**Task statement**
Check each line of the listing for the string "scroll", count the lines that have it, and answer with that number only.

**The input**
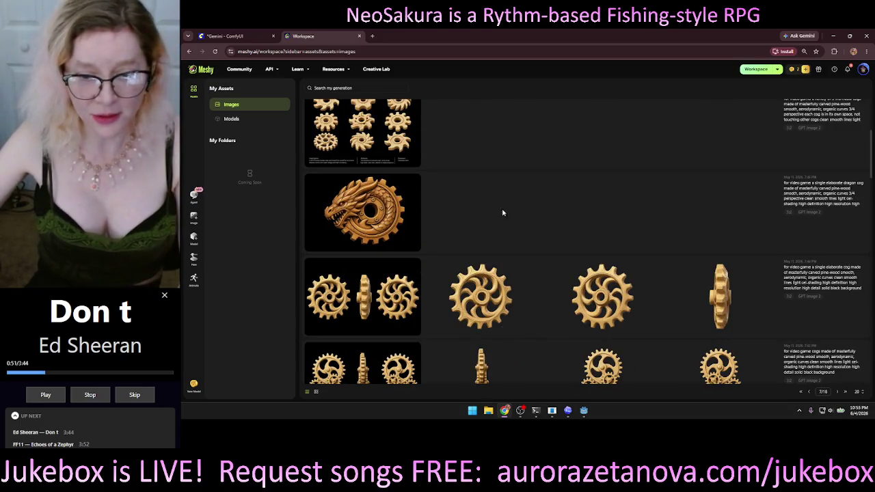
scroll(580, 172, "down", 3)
==
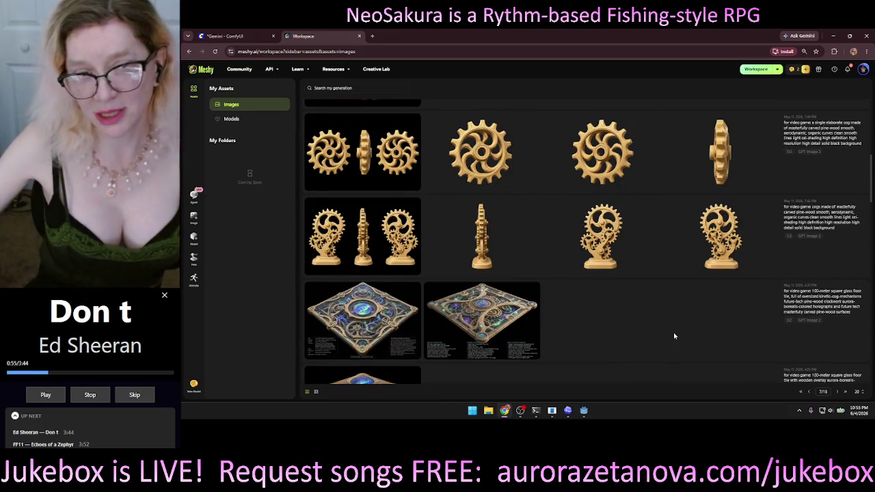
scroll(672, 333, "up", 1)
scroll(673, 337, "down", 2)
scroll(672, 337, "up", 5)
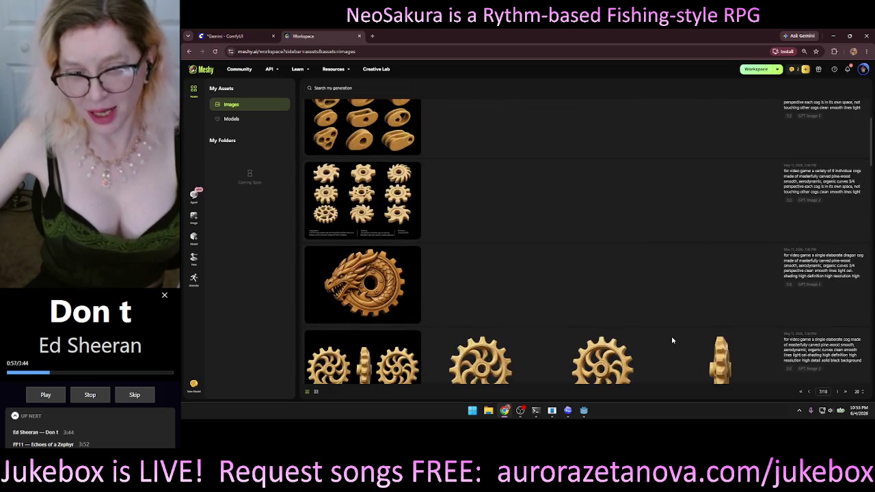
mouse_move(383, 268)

**Response for this exercise**
4